Since becoming a proud Pain Support Line volunteer in May 2019, I’ve had the opportunity to learn about pain physiology and pain management, meet intelligent Pain BC employees and volunteer alongside some of the kindest and most compassionate individuals I have ever met.
As a Pain Support Line volunteer, we are privileged to often be a person’s first contact with Pain BC. We offer a chance for people living with pain to share their experiences in a safe place where they are often heard for the first time. If appropriate, we then see where we can help them. This may be through services such as our Coaching for Health program or finding a new physician in the area they live. Our services may not eliminate the experience of pain itself, but we are able to offer support and encouragement.
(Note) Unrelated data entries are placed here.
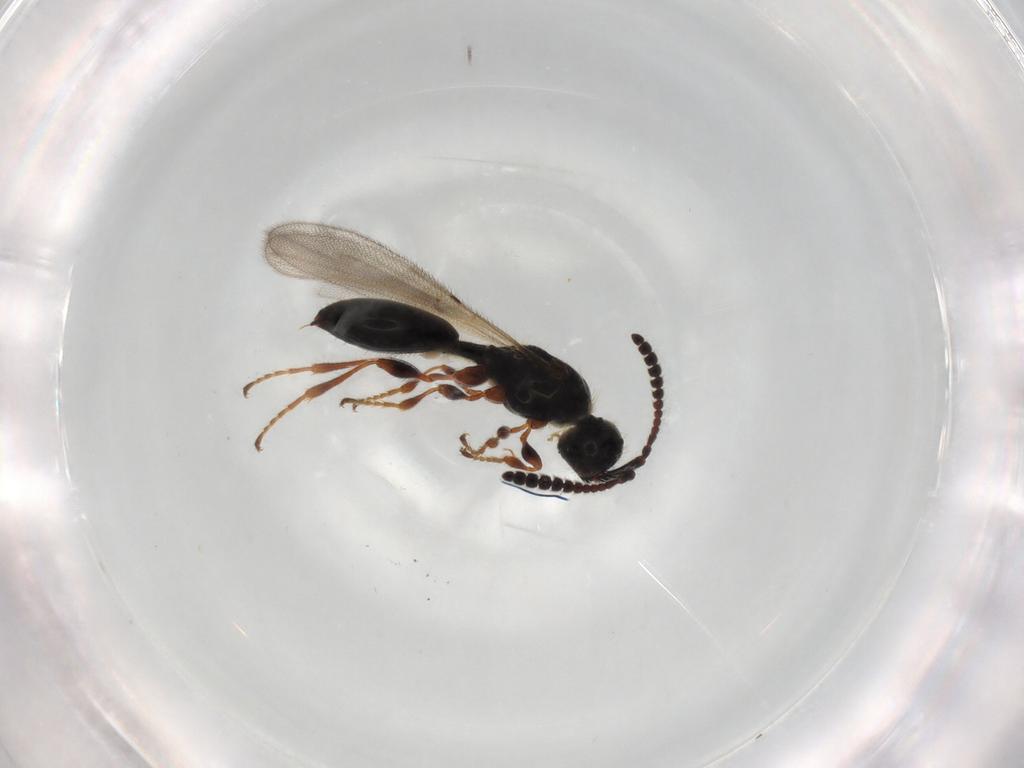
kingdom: Animalia
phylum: Arthropoda
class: Insecta
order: Hymenoptera
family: Diapriidae
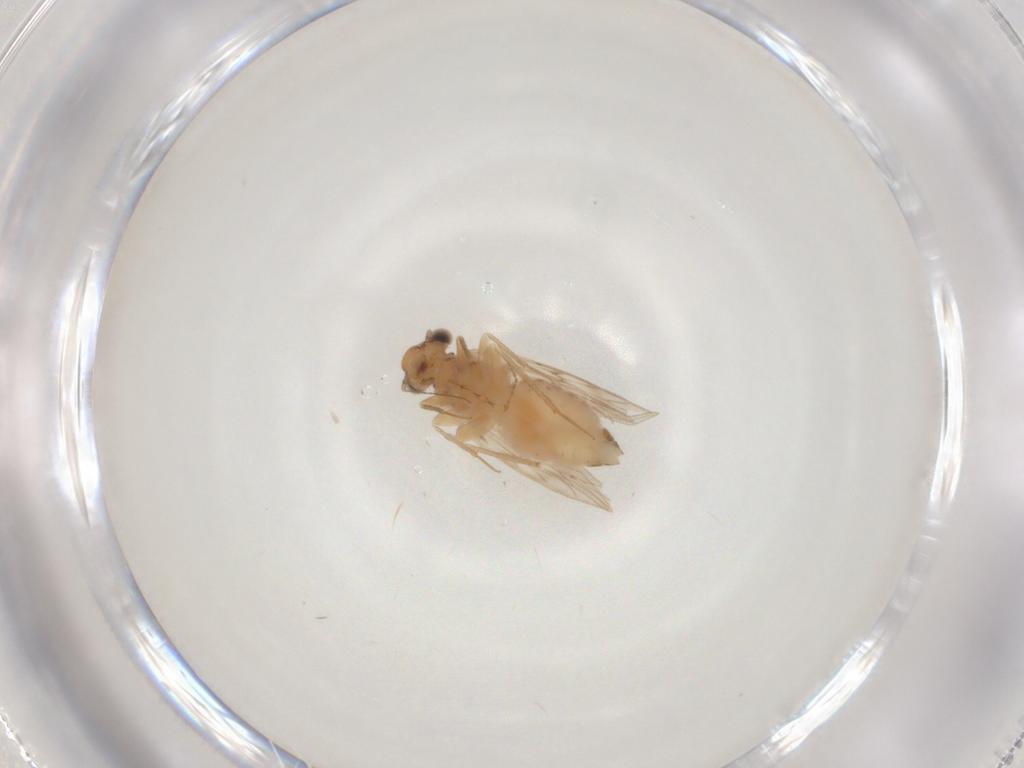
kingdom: Animalia
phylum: Arthropoda
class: Insecta
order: Psocodea
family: Lepidopsocidae
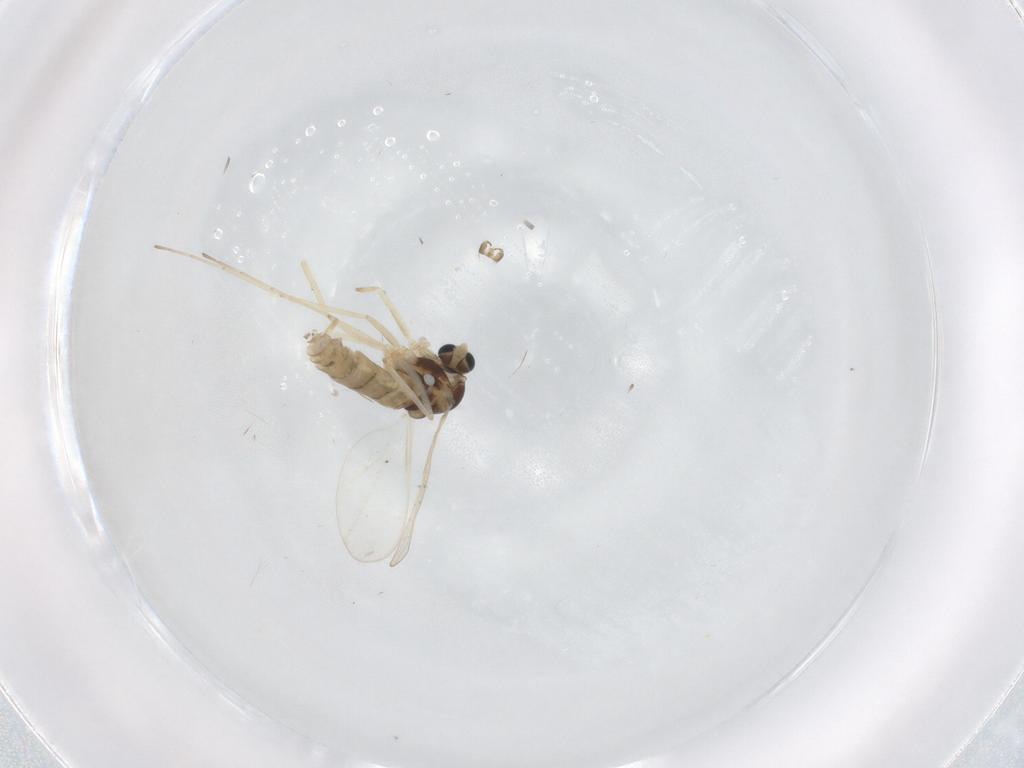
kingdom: Animalia
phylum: Arthropoda
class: Insecta
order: Diptera
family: Cecidomyiidae
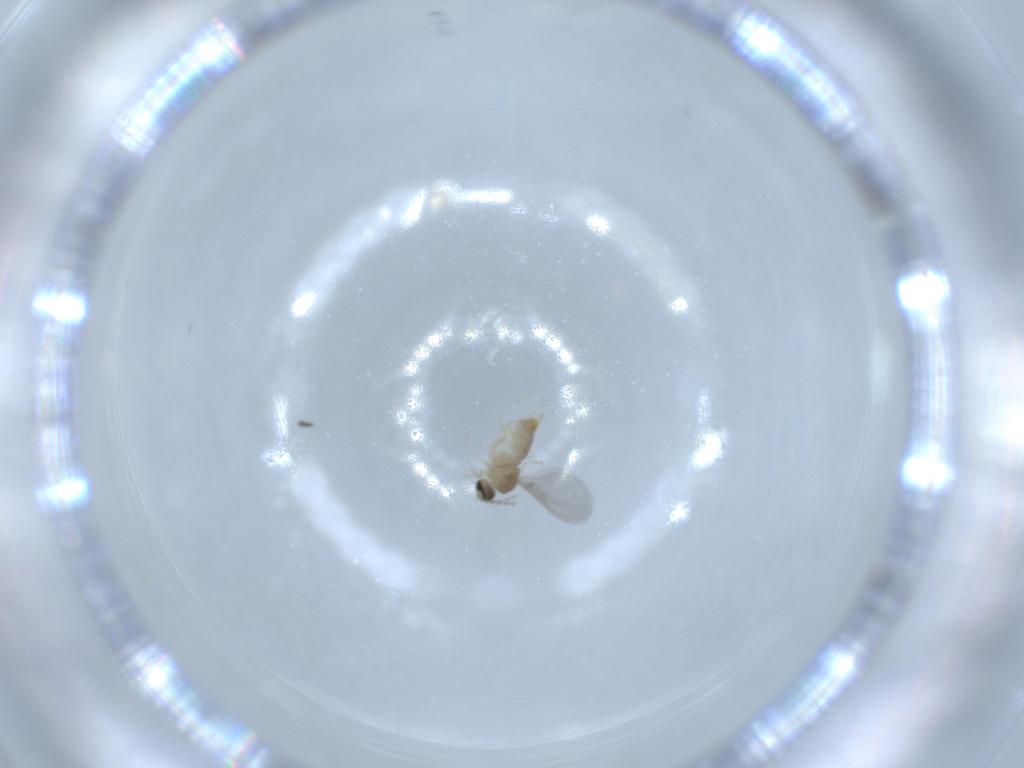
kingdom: Animalia
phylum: Arthropoda
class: Insecta
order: Diptera
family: Cecidomyiidae
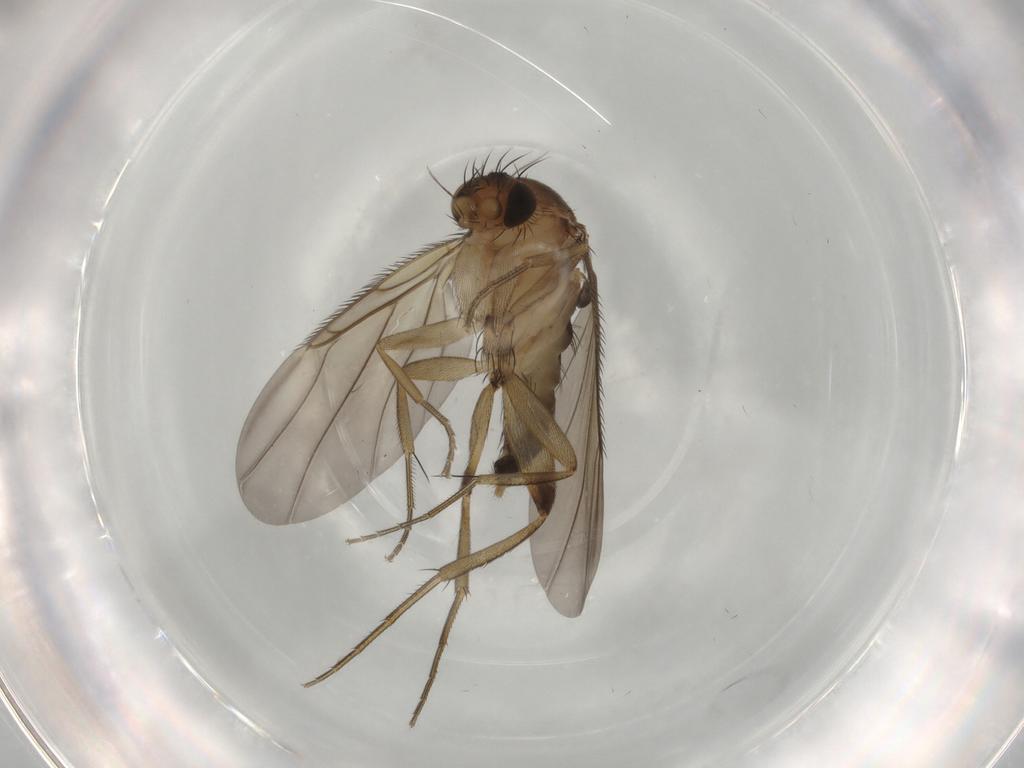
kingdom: Animalia
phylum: Arthropoda
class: Insecta
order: Diptera
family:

Sometimes the smallest things can make a big difference in the lives of clients.
One of the biggest challenges I’ve encountered while volunteering for the Pain Support Line was hearing the story of a mother with young children who lives with severe chronic pain. Her physician, who had been prescribing her pain medication, was retiring. In the midst of the overdose crisis, finding a new doctor who would continue to prescribe her pain medication seemed nearly impossible. To make her situation more difficult, she lived in an area of BC where few doctors were taking on new patients. One can only imagine the added stress that would have on anyone who relies on pain medication to function, let alone a mother who also has a family to take care of.
To try and help her, I began calling doctor’s offices in and around the region she lived in. While speaking with receptionists, I was upfront with what I was inquiring about while maintaining client confidentiality. To my surprise, the receptionists were all helpful and understanding of the situation and offered advice on which clinics could have capacity to take on a new patient. The search went on for approximately one month when I finally landed on a walk-in clinic with the kindest receptionist. She heard my story of trying to help this client and understood the challenge behind prescribing pain medication. She identified one of the main issues at most walk-in clinics: physicians working out of walk-in clinics cannot prescribe pain medication without a ”triplicate pad” and many don’t typically have access to them. She then explained that there may be a new physician joining the clinic who did have access to a triplicate pad. In the end, the clinic and physician were able to accommodate the needs of the client, and in turn, she was incredibly happy and relieved. She could now focus on caring for her children without the added stress and uncertainty she was experiencing over pain management prior to contacting us.
Finding a solution for this client proved that I am resourceful and persistent and has given me a huge source of pride in my work at Pain BC. For me, that is what volunteering for the Pain Support Line is all about!